Sistem serta program-program tersebut bersifat reformatif, misalnya hukuman bersyarat, hukuman kurungan, serta hukuman penjara.

  • Dalam teknik kedua lebih ditekankan pada usaha agar penjahat dapat berubah menjadi orang biasa (orang baik). Dalam hal ini, maka selama menjalani hukuman bersyarat, diusahakan mencari pekerjaan bagi si terhukum dan diberikan konsultasi psikologis. Kepada para narapidana di lembaga-lembaga pemasyarakatan diberikan pendidikan serta latihan-latihan untuk menguasai bidang-bidang tertentu, supaya kela setelah masa hukuman selesai punya modal untuk mencari pekerjaan dimasyarakat.

BAB III

PENUTUP

Kesimpulan

Konflik sosial adalah suatu ketidaksesuaian antara unsur-unsur kebudayaan atau masyarakat, yang membahayakan kehidupan sosial. Masalah sosial timbul dari kekurangan-kekurangan dalam diri manusia atau kelompok sosial yang bersumber pada faktor-faktor ekonomis, biologis, biopsikologis dan kebudayaan.

Klasifikasi konflik sosial yang dihadapi oleh masyarakat pada umumnya sama yaitu misalnya: kemiskinan, kejahatan, disorganisasi keluarga, peperangan, masalah kependudukan, masalah lingkungan hidup, birokrasi.

Menurut sosiologi pemecahan atas masalah sosial dapat dilakukan dengan menggunakan metode-metode preventif dan represif.
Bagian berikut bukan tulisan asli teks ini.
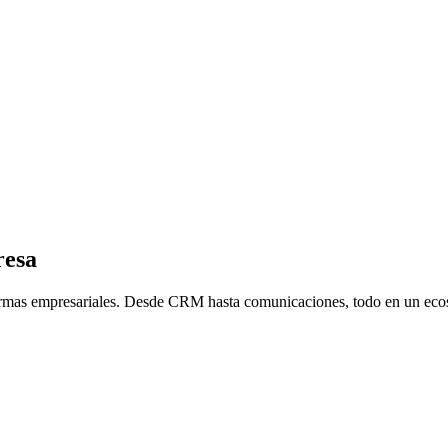
resa
formas empresariales. Desde CRM hasta comunicaciones, todo en un ecos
Bagi pembangunan, sosiologi dapat dimanfaatkan guna memberikan data sosial pada tahap-tahap perencanaan, pelaksanaan, maupun evaluasi proses pembangunan.

Saran

Para anggota masyarakat harus lebih perhatian terhadap masalah-masalah sosial yang ada dilingkungannya, serta memperbaiki kepincangan-kepincangan yang dianggap sebagai masalah sosial.

DAFTAR PUSTAKA

 Soekanto, Soerjono. 2004. Sosiologi Suatu Pengantar. Jakarta: PT. Grafindo Persada.